## Task
Output every entry below word for word, minus the images.

[Records for this exercise]

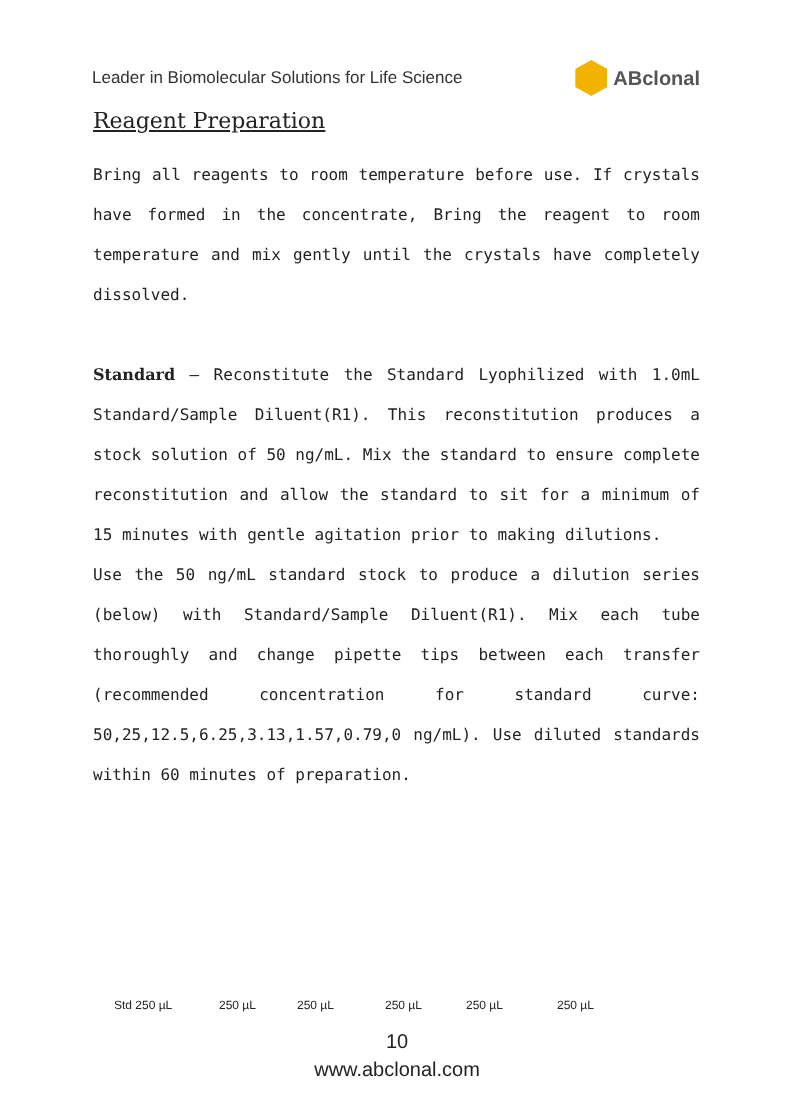Leader in Biomolecular Solutions for Life Science ABclonal
Reagent Preparation
Bring all reagents to room temperature before use. If crystals have formed in the concentrate, Bring the reagent to room temperature and mix gently until the crystals have completely dissolved.
Standard – Reconstitute the Standard Lyophilized with 1.0mL Standard/Sample Diluent(R1). This reconstitution produces a stock solution of 50 ng/mL. Mix the standard to ensure complete reconstitution and allow the standard to sit for a minimum of 15 minutes with gentle agitation prior to making dilutions.
Use the 50 ng/mL standard stock to produce a dilution series (below) with Standard/Sample Diluent(R1). Mix each tube thoroughly and change pipette tips between each transfer (recommended concentration for standard curve: 50,25,12.5,6.25,3.13,1.57,0.79,0 ng/mL). Use diluted standards within 60 minutes of preparation.
Std 250 µL 250 µL 250 µL 250 µL 250 µL 250 µL
10
www.abclonal.com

[/Records for this exercise]

## Answer area
Leader in Biomolecular Solutions for Life Science ABclonal
Reagent Preparation
Bring all reagents to room temperature before use. If crystals have formed in the concentrate, Bring the reagent to room temperature and mix gently until the crystals have completely dissolved.
Standard – Reconstitute the Standard Lyophilized with 1.0mL Standard/Sample Diluent(R1). This reconstitution produces a stock solution of 50 ng/mL. Mix the standard to ensure complete reconstitution and allow the standard to sit for a minimum of 15 minutes with gentle agitation prior to making dilutions.
Use the 50 ng/mL standard stock to produce a dilution series (below) with Standard/Sample Diluent(R1). Mix each tube thoroughly and change pipette tips between each transfer (recommended concentration for standard curve: 50,25,12.5,6.25,3.13,1.57,0.79,0 ng/mL). Use diluted standards within 60 minutes of preparation.
Std 250 µL 250 µL 250 µL 250 µL 250 µL 250 µL
10
www.abclonal.com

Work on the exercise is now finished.